▸ SUPPLIED MATERIAL
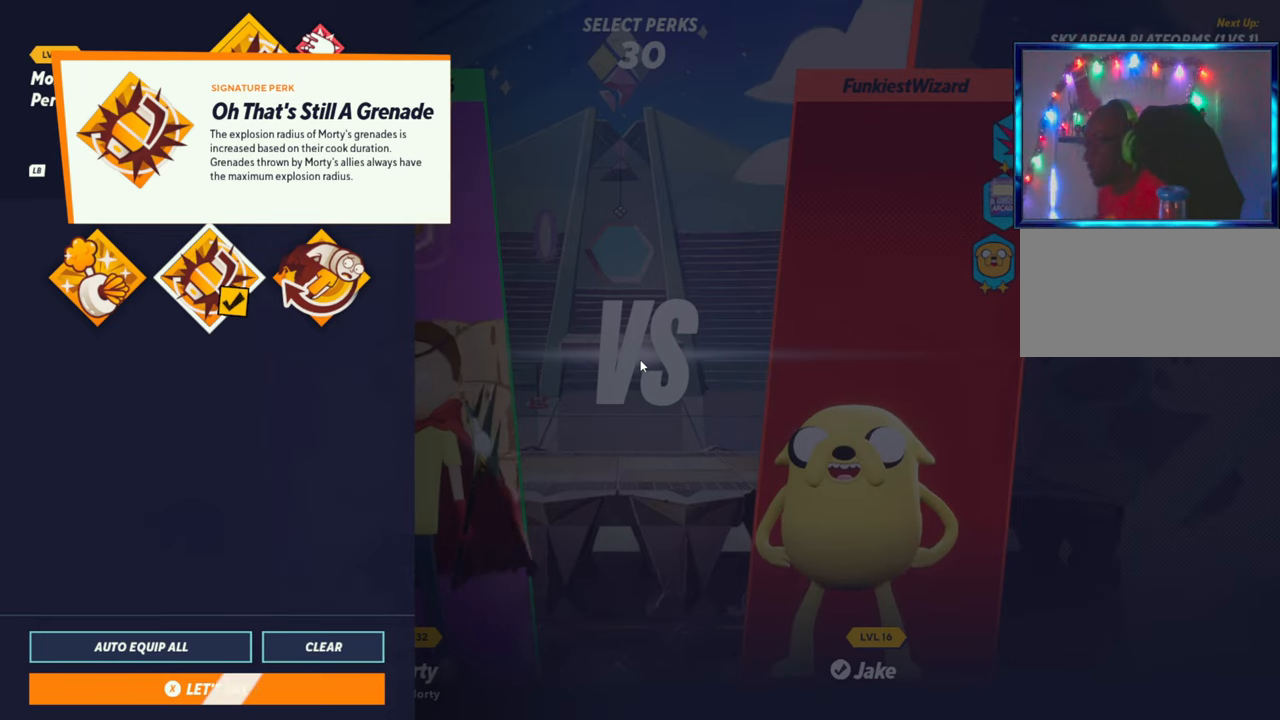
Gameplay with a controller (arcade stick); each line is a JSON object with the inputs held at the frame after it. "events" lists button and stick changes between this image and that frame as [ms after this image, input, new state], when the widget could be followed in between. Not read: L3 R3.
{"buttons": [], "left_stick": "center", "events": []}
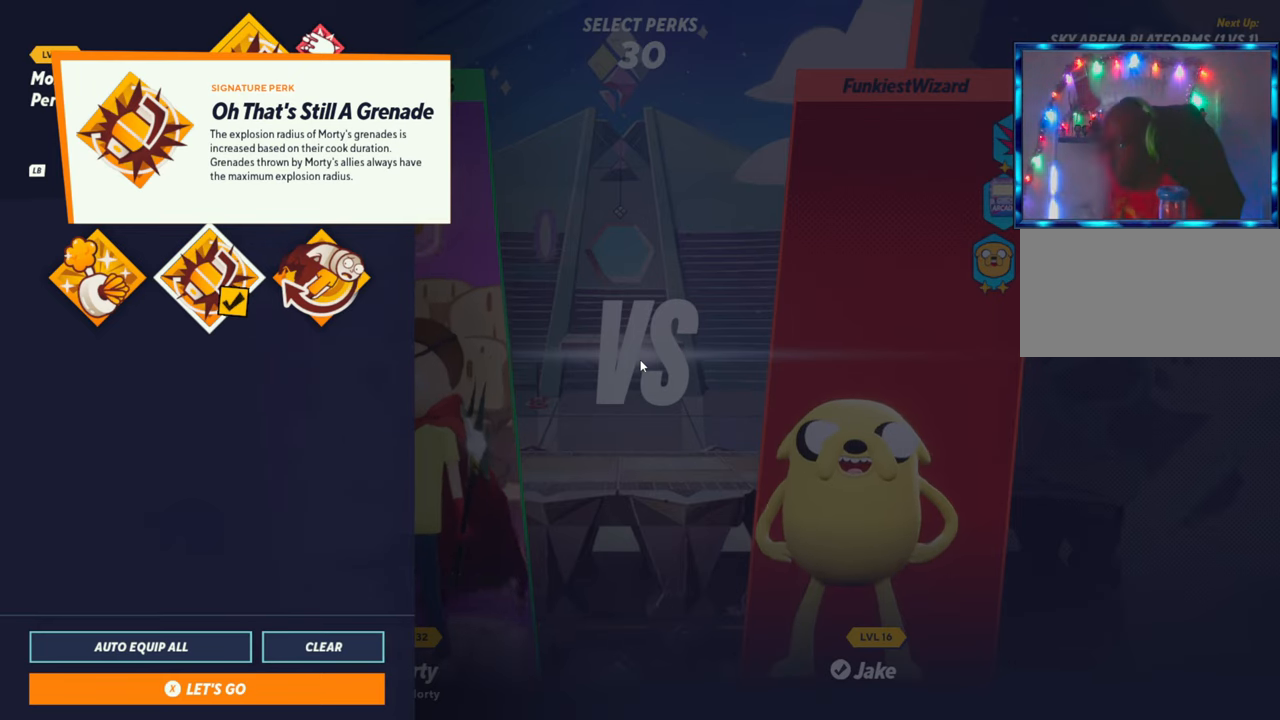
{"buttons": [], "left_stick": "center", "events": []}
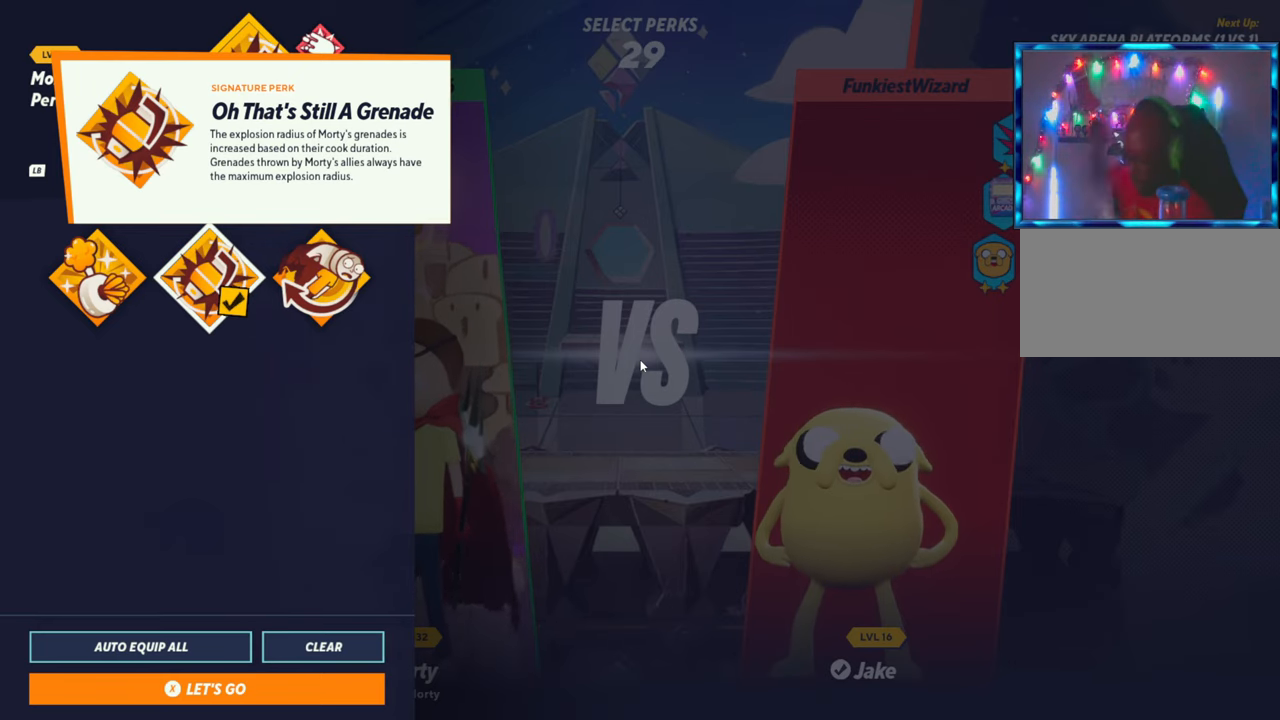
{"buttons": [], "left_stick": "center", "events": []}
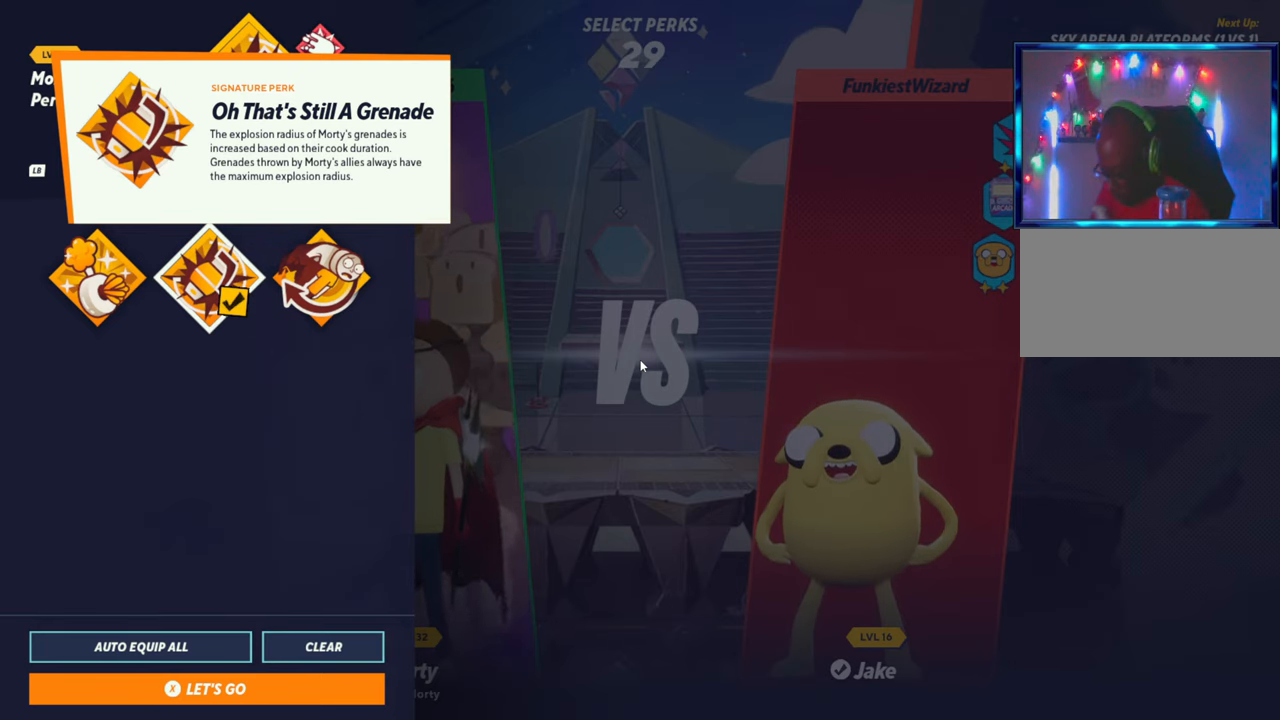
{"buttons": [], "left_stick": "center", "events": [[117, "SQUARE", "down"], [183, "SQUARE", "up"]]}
--
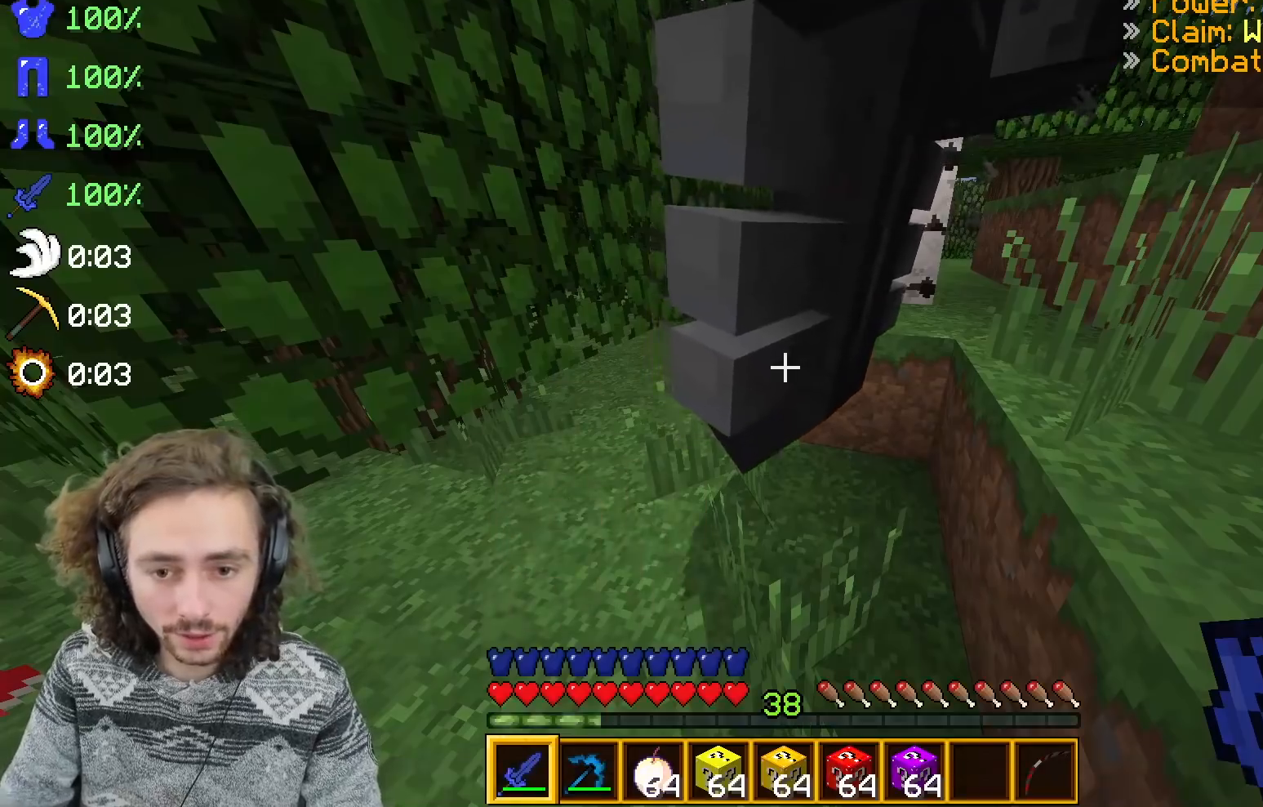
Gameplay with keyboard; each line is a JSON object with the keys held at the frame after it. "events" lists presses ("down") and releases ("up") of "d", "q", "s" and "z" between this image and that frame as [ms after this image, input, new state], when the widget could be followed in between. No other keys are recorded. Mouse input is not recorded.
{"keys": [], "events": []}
...
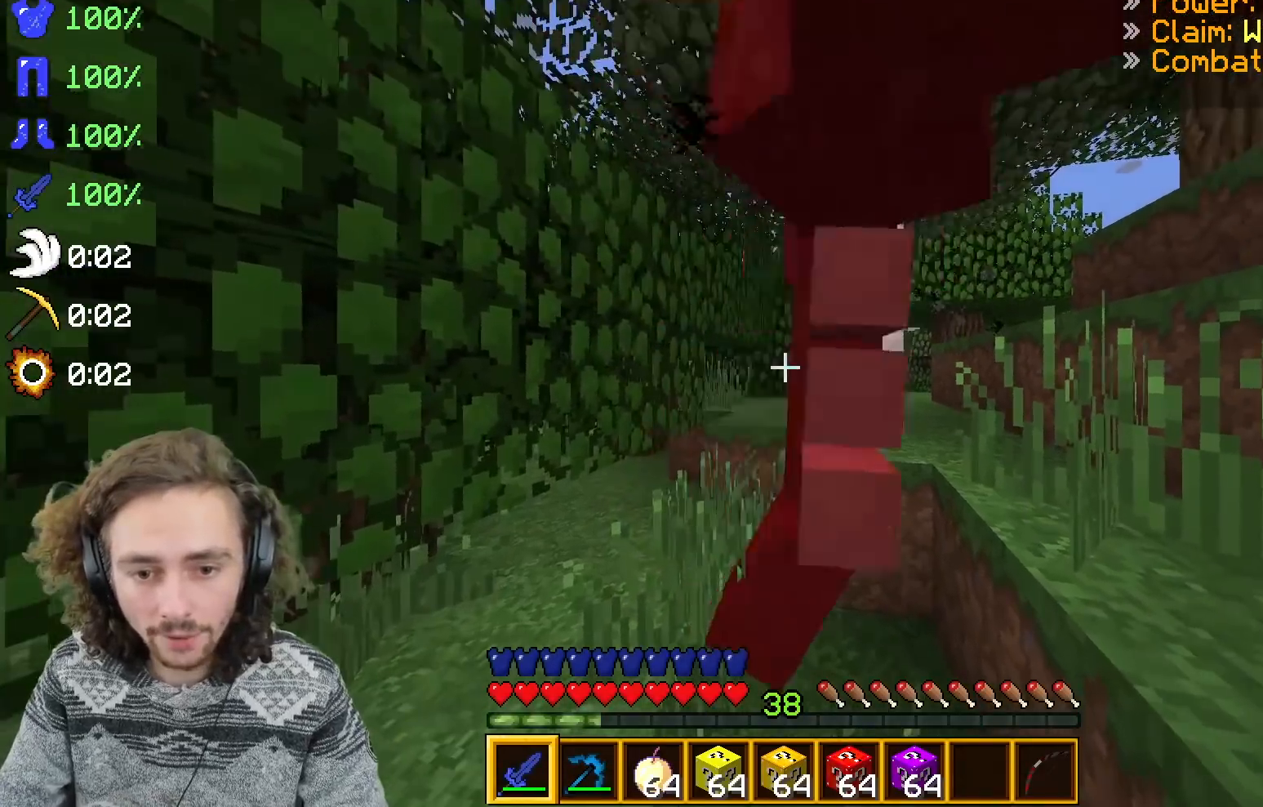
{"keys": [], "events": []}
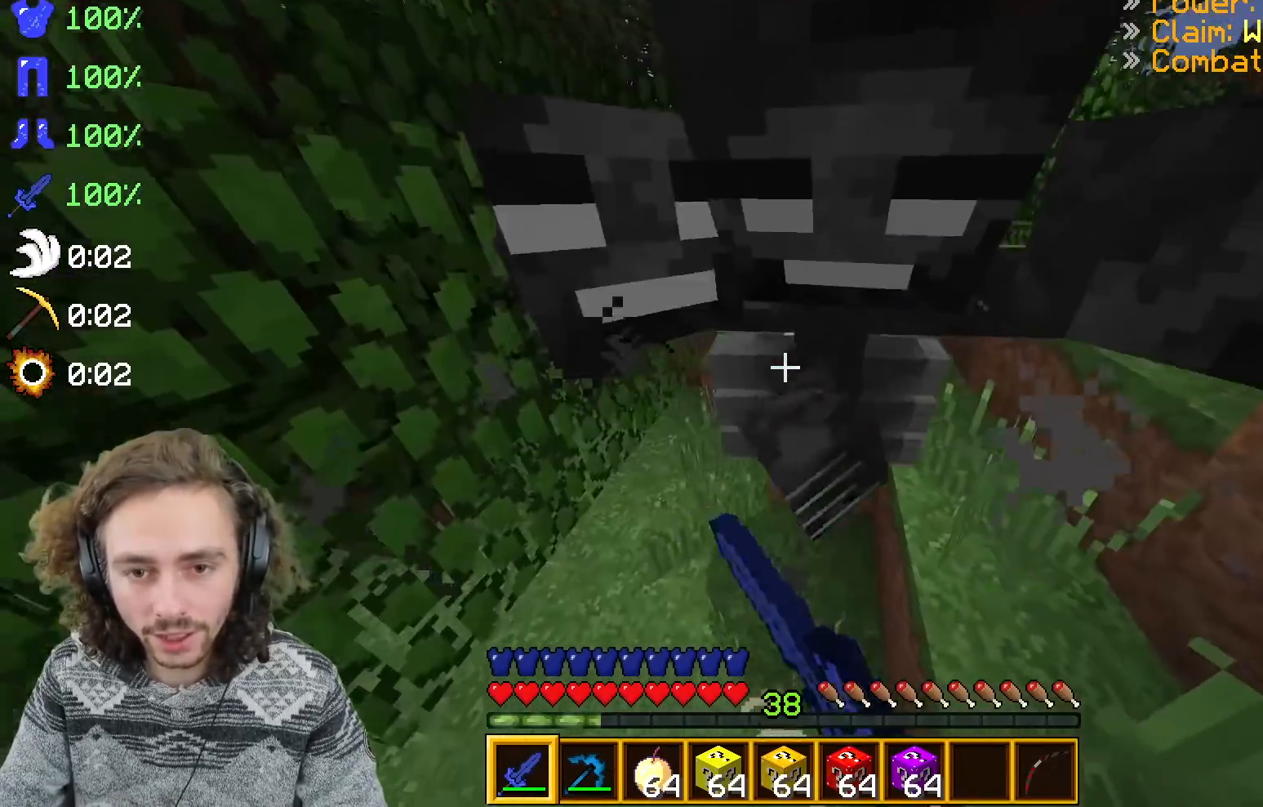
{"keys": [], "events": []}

▸ DIRECTIONS FOR THIS TASK
Wherever the word "image" appears in the listing above, copy the whole line.

▸ RESPONSE
Gameplay with a controller (arcade stick); each line is a JSON object with the inputs held at the frame after it. "events" lists button and stick changes between this image and that frame as [ms after this image, input, new state], when the widget could be followed in between. Not read: L3 R3.
Gameplay with keyboard; each line is a JSON object with the keys held at the frame after it. "events" lists presses ("down") and releases ("up") of "d", "q", "s" and "z" between this image and that frame as [ms after this image, input, new state], when the widget could be followed in between. No other keys are recorded. Mouse input is not recorded.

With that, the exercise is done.